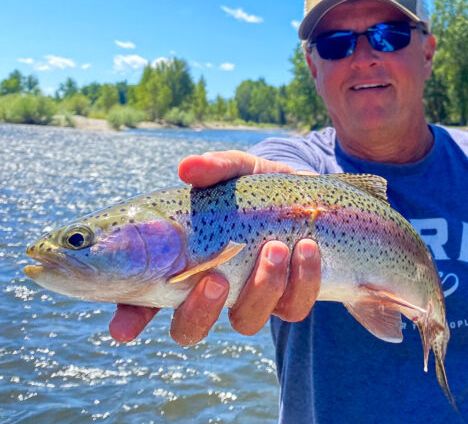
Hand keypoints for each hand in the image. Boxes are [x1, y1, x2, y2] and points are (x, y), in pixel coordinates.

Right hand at [109, 150, 321, 345]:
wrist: (314, 197)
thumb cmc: (262, 187)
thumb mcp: (241, 170)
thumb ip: (216, 168)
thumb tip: (187, 168)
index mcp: (185, 262)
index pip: (144, 299)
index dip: (131, 318)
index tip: (124, 328)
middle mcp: (213, 289)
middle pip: (189, 328)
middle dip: (199, 311)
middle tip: (215, 279)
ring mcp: (252, 299)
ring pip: (246, 321)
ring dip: (261, 288)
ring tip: (275, 247)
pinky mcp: (291, 299)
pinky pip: (293, 308)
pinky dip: (301, 279)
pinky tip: (307, 247)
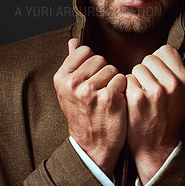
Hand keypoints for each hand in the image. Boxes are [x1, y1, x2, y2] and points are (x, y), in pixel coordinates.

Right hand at [54, 38, 126, 177]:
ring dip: (113, 81)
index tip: (90, 78)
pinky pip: (122, 79)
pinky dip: (122, 89)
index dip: (92, 63)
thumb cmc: (83, 113)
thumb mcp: (70, 89)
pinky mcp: (108, 97)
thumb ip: (71, 62)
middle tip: (98, 91)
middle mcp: (73, 83)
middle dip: (103, 72)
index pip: (85, 50)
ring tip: (106, 97)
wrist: (92, 145)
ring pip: (112, 68)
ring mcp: (90, 90)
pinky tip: (115, 102)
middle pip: (100, 58)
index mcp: (62, 78)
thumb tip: (73, 40)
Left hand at [126, 45, 184, 184]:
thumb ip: (174, 71)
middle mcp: (172, 84)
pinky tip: (134, 101)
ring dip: (136, 79)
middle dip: (146, 70)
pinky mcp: (137, 98)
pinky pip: (126, 79)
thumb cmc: (166, 116)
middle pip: (149, 57)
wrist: (157, 146)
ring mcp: (155, 91)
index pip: (166, 50)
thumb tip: (160, 51)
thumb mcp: (181, 93)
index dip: (158, 60)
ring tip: (143, 95)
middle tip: (150, 87)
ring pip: (137, 67)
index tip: (158, 72)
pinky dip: (127, 88)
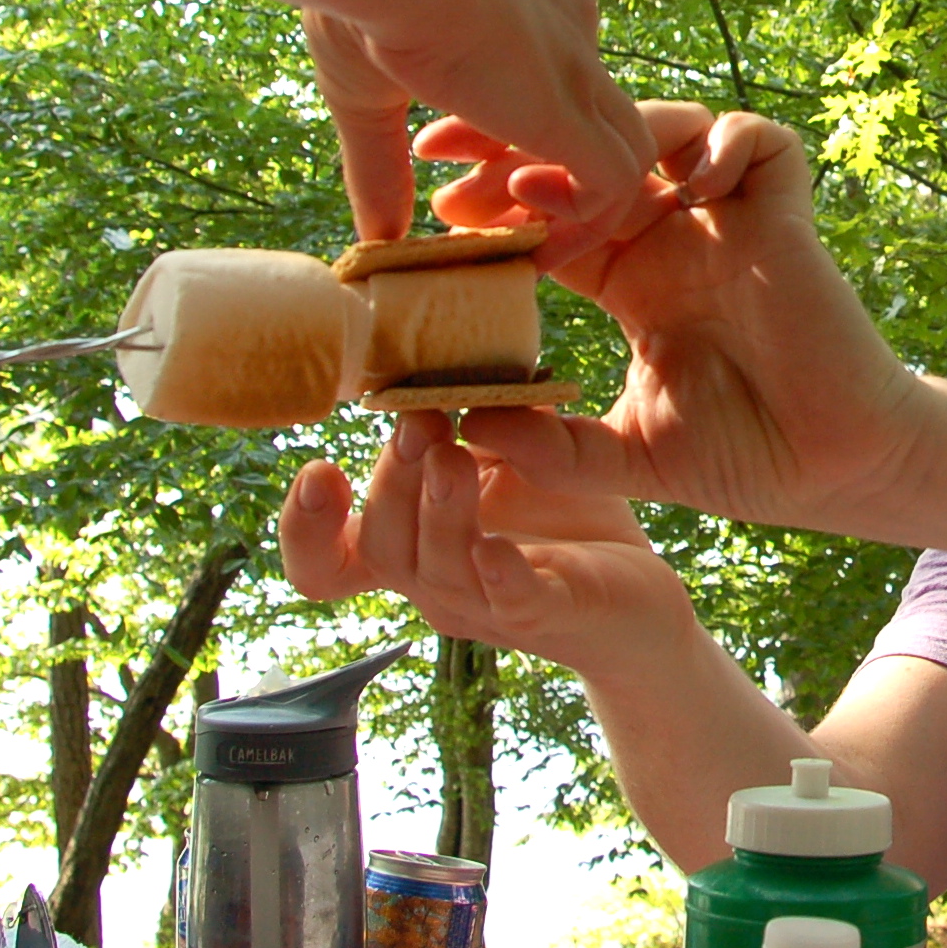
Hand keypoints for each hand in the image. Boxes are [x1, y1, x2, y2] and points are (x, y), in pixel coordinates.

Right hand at [278, 411, 698, 677]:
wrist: (641, 601)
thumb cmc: (562, 526)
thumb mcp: (508, 457)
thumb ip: (470, 416)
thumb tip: (446, 333)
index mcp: (415, 546)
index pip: (326, 560)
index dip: (305, 527)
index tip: (318, 468)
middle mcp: (437, 581)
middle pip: (381, 545)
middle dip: (391, 480)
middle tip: (418, 422)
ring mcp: (490, 605)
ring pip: (438, 571)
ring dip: (439, 512)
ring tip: (451, 458)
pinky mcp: (552, 615)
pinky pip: (516, 602)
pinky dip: (501, 574)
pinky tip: (496, 545)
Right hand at [304, 0, 654, 260]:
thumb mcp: (367, 93)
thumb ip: (380, 167)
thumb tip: (375, 238)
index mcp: (526, 9)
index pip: (548, 86)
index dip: (507, 145)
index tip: (452, 183)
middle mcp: (568, 31)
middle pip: (591, 124)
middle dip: (544, 183)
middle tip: (478, 220)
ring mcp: (578, 70)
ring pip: (622, 154)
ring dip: (574, 213)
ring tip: (512, 244)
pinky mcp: (573, 111)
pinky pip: (616, 183)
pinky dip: (584, 222)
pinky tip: (526, 239)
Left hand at [414, 101, 936, 535]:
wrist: (833, 469)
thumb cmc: (742, 460)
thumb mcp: (625, 459)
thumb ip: (551, 447)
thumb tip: (467, 429)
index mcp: (627, 278)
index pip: (549, 210)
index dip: (496, 200)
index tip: (436, 208)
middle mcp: (672, 237)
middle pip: (595, 153)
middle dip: (531, 145)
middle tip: (464, 164)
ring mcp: (729, 221)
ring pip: (666, 131)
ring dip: (610, 142)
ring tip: (554, 186)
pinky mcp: (786, 218)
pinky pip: (758, 142)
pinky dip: (723, 145)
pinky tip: (688, 190)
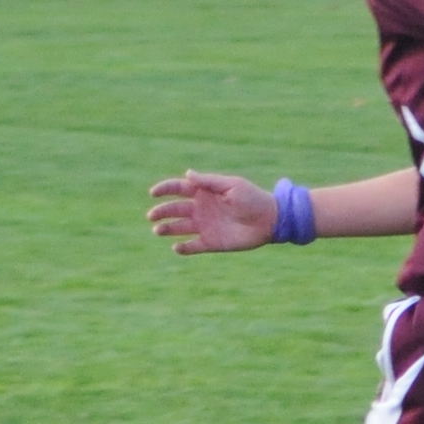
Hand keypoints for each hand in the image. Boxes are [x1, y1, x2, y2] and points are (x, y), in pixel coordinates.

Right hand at [149, 171, 277, 254]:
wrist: (271, 220)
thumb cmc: (253, 199)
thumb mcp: (232, 186)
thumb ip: (209, 182)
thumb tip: (187, 174)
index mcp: (204, 193)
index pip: (178, 189)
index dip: (164, 189)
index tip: (153, 193)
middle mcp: (201, 209)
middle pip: (174, 209)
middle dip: (161, 212)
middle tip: (152, 216)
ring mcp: (205, 226)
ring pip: (179, 228)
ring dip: (167, 229)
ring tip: (158, 230)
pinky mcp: (212, 242)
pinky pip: (193, 246)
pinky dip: (183, 248)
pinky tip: (177, 248)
______
**INSTRUCTIONS FOR THE TASK**
Return only the lines between the one holding "index tip: (153, 193)" and the one holding "pinky dip: (183, 248)", inclusive, exactly as they appear above.

**SOLUTION TO THIS PROBLEM**
index tip: (153, 193)
middle mcp: (201, 209)
middle pip: (174, 209)
middle dip: (161, 212)
middle tip: (152, 216)
ring mcp: (205, 226)
ring pip: (179, 228)
ring dip: (167, 229)
ring tip: (158, 230)
pinky mcp: (212, 242)
pinky pip: (193, 246)
pinky dip: (183, 248)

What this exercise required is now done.